Vitiligo (pronounced "vit-ill-eye-go" / also called "leukoderma") is a common, genetic, autoimmune skin disease in which there is loss of pigment from areas of the skin resulting in irregular white spots or patches. The skin has normal texture. Vitiligo may appear at any age. Although it is a progressive condition, many people experience years or decades without developing new spots. Vitiligo is a chronic disorder that causes de pigmentation of patches of skin. It occurs when melanocytes (Which produce pigment melanin), the cells responsible for skin pigmentation, die or are unable to function. Vitiligo affects the skin, eyes, and mucous membranes by destroying cells that produce the body's pigment. The most obvious results of this condition are white splotches in the areas where the skin isn't producing enough pigment. This is not a serious condition, but research physicians are still investigating methods for correct diagnosis, treatments, co-existent diseases, and psychological side effects. It may appear in various patterns of distribution. This disease has been observed for thousands of years, all across the globe. It is a common abnormality and there is no significant difference in it incidence as regards gender, race or age of the individual. Approximately 2 out of every 100 people suffers from Vitiligo. Vitiligo may also be hereditary, that is, it can run in families. Children whose parents have the disorder are more likely to develop vitiligo. However, most children will not get vitiligo even if a parent has it, and most people with vitiligo do not have a family history of the disorder.
What is Pigment Melanin?
Melanin is the pigment that gives the skin its characteristic color. Vitiligo is caused by a loss of pigment in the skin, due to destruction of pigment-forming cells known as melanocytes. Although vitiligo affects all races equally, it is more noticeable in dark-skinned people. Our hair, eyes, and skin are given color by a pigment called melanin. This material is constantly being broken down and replaced, so it must be replenished by cells called melanocytes. Melanocytes manufacture and distribute the correct amount of melanin, but for people with vitiligo, this process gets disrupted. Vitiligo can cause cosmetic problems.

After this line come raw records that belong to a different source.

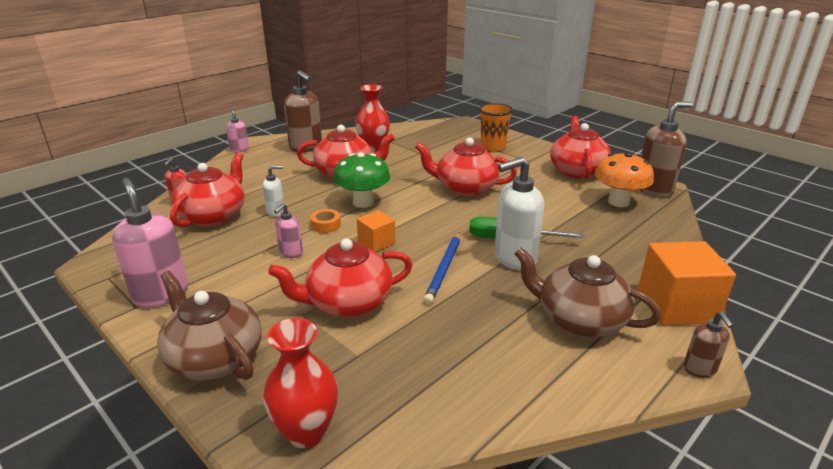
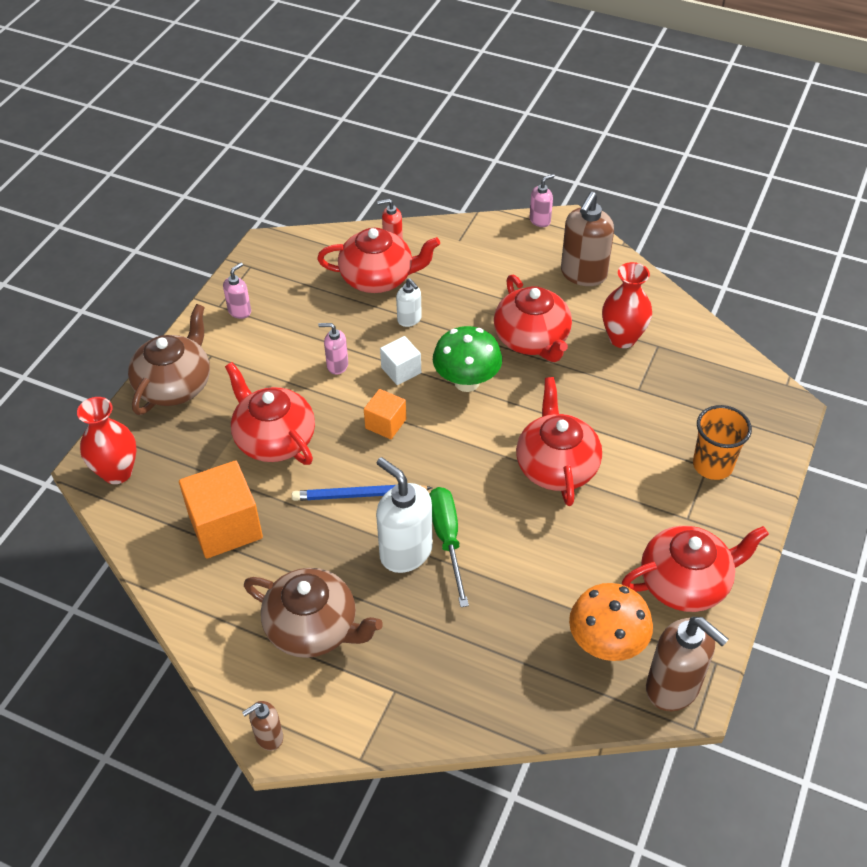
camera: 70 degrees right, 20 degrees up
(161, 294) = (240, 311): pink soap dispenser -> pink soap dispenser, size x0.53
(326, 225) = (401, 370): orange tape -> white cube
(579, 320) = (313, 628): brown teapot -> brown teapot turned 105 degrees clockwise
(676, 306) = (371, 717): orange cube -> orange cube (225, 526)

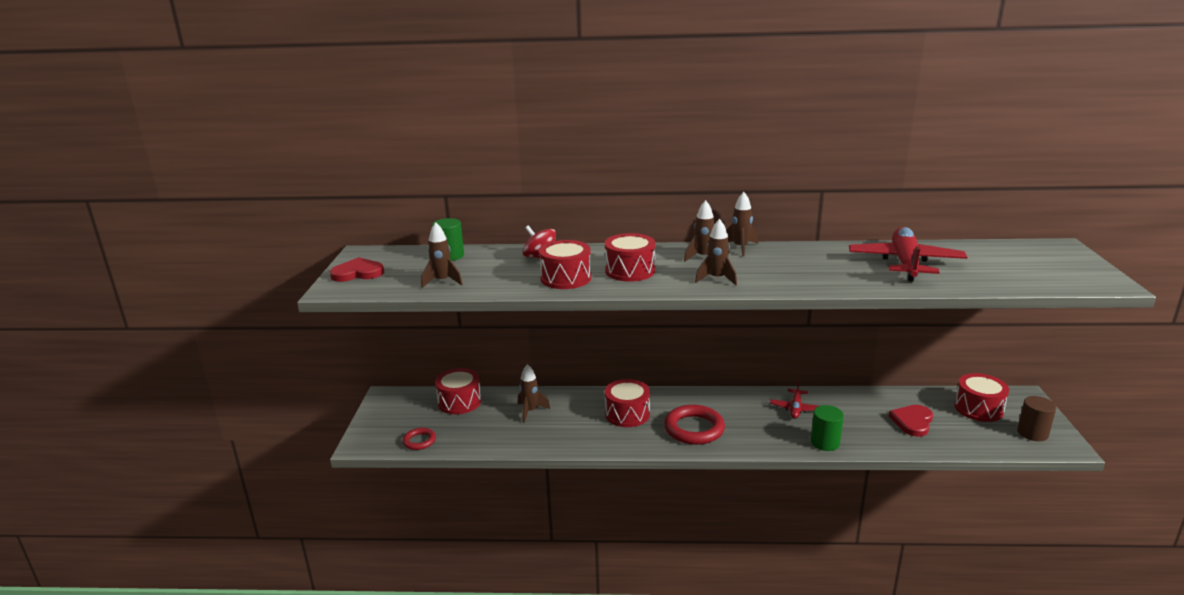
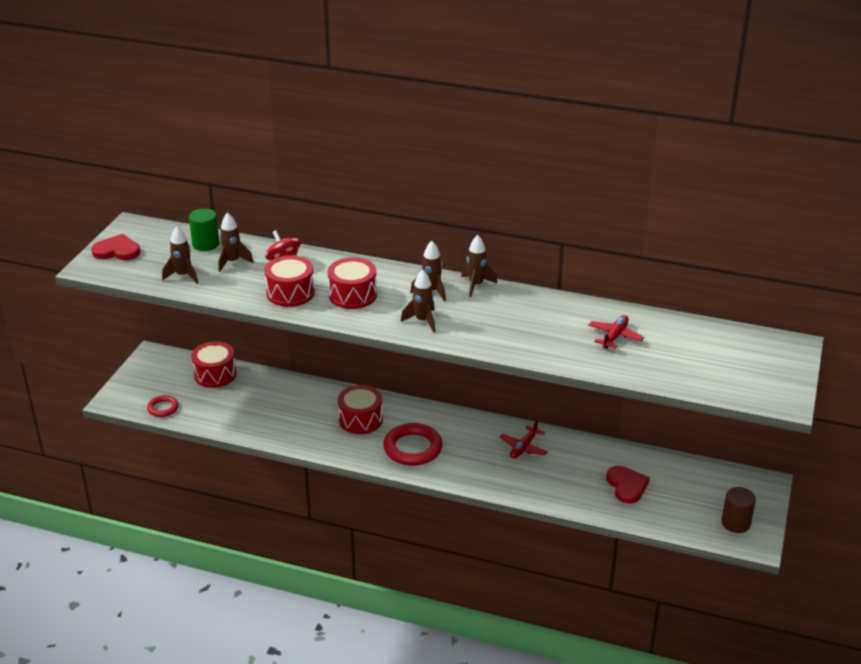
camera: 15 degrees right, 10 degrees up
(530, 411) = (274, 398): brown rocket -> brown rocket (232, 262)
(825, 442) = (525, 488): green cylinder -> none
(905, 263) = (615, 336): red plane -> red plane, size x0.52
(912, 422) = (627, 486): red heart -> red heart turned 120 degrees clockwise
(978, 408) = (705, 486): red drum -> none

What Are the Symptoms of Vitiligo?
People who develop vitiligo usually first notice white patches (de pigmentation) on their skin. These patches are more common in sun-exposed areas, including the hands, feet, arms, face, and lips. Other common areas for white patches to appear are the armpits and groin and around the mouth, eyes, nostrils, navel, and genitals.
What Are The Type Of Vitiligo?
Vitiligo generally appears in one of three patterns. In one pattern (focal pattern), the de pigmentation is limited to one or only a few areas. Some people develop de pigmented patches on only one side of their bodies (segmental pattern). But for most people who have vitiligo, de pigmentation occurs on different parts of the body (generalized pattern). In addition to white patches on the skin, people with vitiligo may have premature graying of the scalp hair, eyelashes, eyebrows, and beard. People with dark skin may notice a loss of color inside their mouths.
Is Vitiligo Contagious?
Some people ask about vitiligo is contagious or not, be aware that Vitiligo is not contagious in any way. The precise cause of Vitiligo is not well-understood, though it seems to be the result of a combination of genetic, immunologic, biochemical and neurogenic factors. It is often, though not always, seen in families. Though the condition has no other known effects on the body, the psychological and social effects are well documented. Vitiligo is not contagious.